Prices have been at the forefront of Haggen’s troubles, since it hurriedly grew from a small 18-store regional grocer in the Pacific Northwest, to a 164-store West Coast chain with locations in Washington, Oregon, California, Nevada and Arizona. That expansion was made possible by the sale of Albertsons and Safeway stores, that those combining companies agreed to divest last year, in order to earn regulatory approval for their merger.

But rather than welcoming Haggen with open arms, many customers who checked out Haggen for the first time experienced sticker shock – and never came back. Complaints were commonplace, that prices for the very same products shot up virtually overnight, with no accompanying increase in service or quality. Once-busy Albertsons and Safeway stores, newly branded as Haggen, became ghost towns.


And Haggen blames Albertsons.

Haggen sued Albertsons just last week, accusing it of sabotage, deceit and “unfair and unlawful conduct.” Instead of selling a slew of viable stores, the company sold Haggen a bill of goods, the plaintiff alleges. Albertsons provided Haggen with incorrect pricing information, saddled it with expiring food, and aggressively marketed its own competing stores in order to ensure Haggen’s failure, the grocer claims.

The “conversion process of the stores made Albertsons’ cooperation and good faith implementation of the terms of the deal in the Asset Purchase Agreement essential,” Haggen said in its statement last night. “This did not occur… which ultimately led to Haggen’s failure in its efforts to convert newly acquired stores and ultimately resulting in the Chapter 11 filing.”

Albertsons called Haggen’s allegations “completely without merit”, and “an attempt to deflect attention from their failure to comply with basic contractual obligations.”

Haggen had already been sued by Albertsons, for allegedly failing to pay for the inventory of several stores it acquired. And shortly after responding with its own billion-dollar lawsuit last week, Haggen was sued again, this time by a former employee-turned-whistleblower over Haggen’s high prices. Former pricing specialist Debra Sukiasian of Carpinteria, California says she was discriminated against and forced to retire, after she alerted her bosses that products were ringing up at higher prices than those that were displayed on the shelf. Sukiasian said her concerns were ignored, until she emailed the CEO himself – and then her bosses “upbraided” her and forced her out.

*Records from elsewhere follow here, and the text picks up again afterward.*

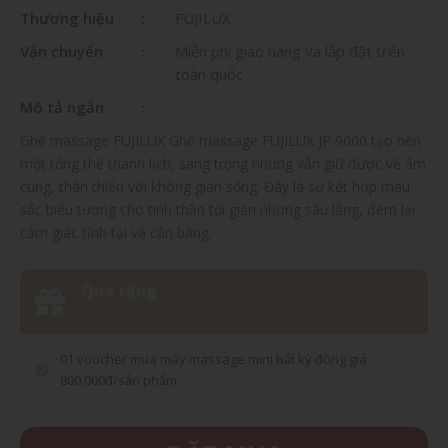
Thương hiệu
FUJILUX
Vận chuyển
Miễn phí giao hàng và lắp đặt trên
toàn quốc
Mô tả ngắn
Ghế massage FUJILUX Ghế massage FUJILUX JP 9000 tạo nên
một tổng thể thanh lịch, sang trọng nhưng vẫn giữ được vẻ ấm
cúng, thân thiện với không gian sống. Đây là sự kết hợp màu
sắc biểu tượng cho tinh thần tối giản nhưng sâu lắng, đem lại
cảm giác tĩnh tại và cân bằng.
Quà tặng
01 voucher mua máy massage mini bất kỳ đồng giá
800.000đ/sản phẩm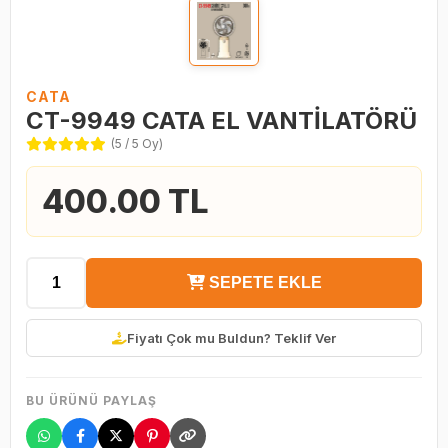
CATA
CT-9949 CATA EL VANTİLATÖRÜ
(5 / 5 Oy)
400.00 TL
SEPETE EKLE
Fiyatı Çok mu Buldun? Teklif Ver
BU ÜRÜNÜ PAYLAŞ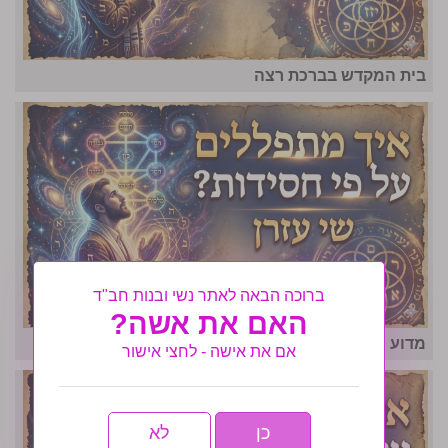
בית המקדש בברכת רצה
ברוכה הבאה לאתר נשי ובנות חב"ד
האם את אשה?
מדוע הישועה שלך מתעכבת?
אם את אישה - לחצי אישור
כן
לא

All of this comes on top of Haggen’s recent decision to shut down 27 stores, with a promise of more to come, as part of a “right-sizing strategy.” Now, that strategy will include even fewer stores, as Haggen shops around additional locations as part of the bankruptcy process. And with limited cash flow, Haggen may have a hard time “right-sizing” its prices, especially as it plans to honor only “certain customer programs.”

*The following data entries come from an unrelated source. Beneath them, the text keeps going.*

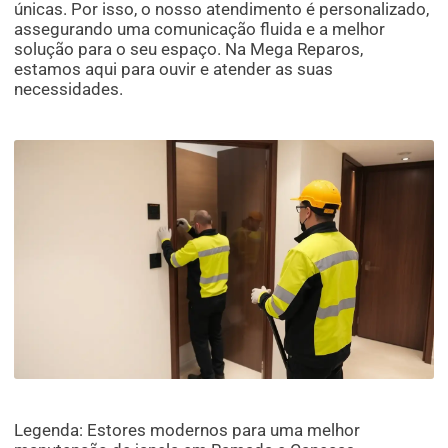
únicas. Por isso, o nosso atendimento é personalizado,
assegurando uma comunicação fluida e a melhor
solução para o seu espaço. Na Mega Reparos,
estamos aqui para ouvir e atender as suas
necessidades.
Legenda: Estores modernos para uma melhor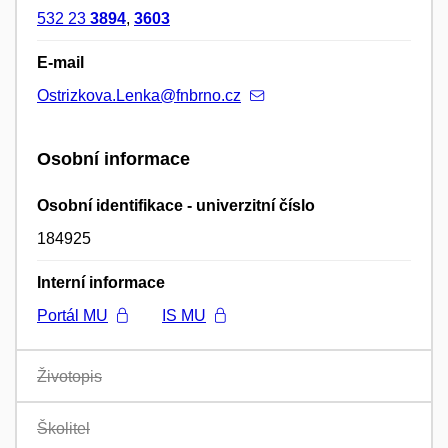
532 23
3894
,
3603
E-mail
Ostrizkova.Lenka@fnbrno.cz
Osobní informace
Osobní identifikace - univerzitní číslo
184925
Interní informace
Portál MU
IS MU
Životopis
Školitel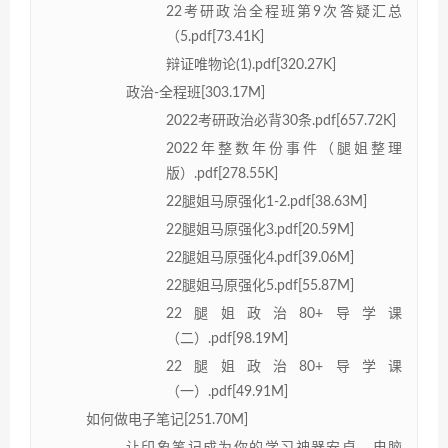
22考研政治全程班第9次答疑汇总
（5.pdf[73.41K]
辩证唯物论(1).pdf[320.27K]
政治-全程班[303.17M]
2022考研政治必背30条.pdf[657.72K]
2022年整数年份事件（腿姐整理
版）.pdf[278.55K]
22腿姐马原强化1-2.pdf[38.63M]
22腿姐马原强化3.pdf[20.59M]
22腿姐马原强化4.pdf[39.06M]
22腿姐马原强化5.pdf[55.87M]
22腿姐政治80+导学课
（二）.pdf[98.19M]
22腿姐政治80+导学课
（一）.pdf[49.91M]
如何做电子笔记[251.70M]
让印象笔记成为你的学习神器安卓、电脑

Since offering its own take on the story in its lawsuit against Albertsons, Haggen has earned some sympathy from shoppers, and even more scorn from others. Apparently sensitive to the criticism, the company recently disabled comments on its two divisional Facebook pages, but irked customers are still leaving snarky remarks in response to Haggen’s own unrelated posts.

It seems this troubled grocer just can’t win. And now that it’s filed for bankruptcy – it may not.

One Comment

  1. And the plot thickens…again! I did not know about the former employee lawsuit. Thanks so much for continuing to stay on top of this.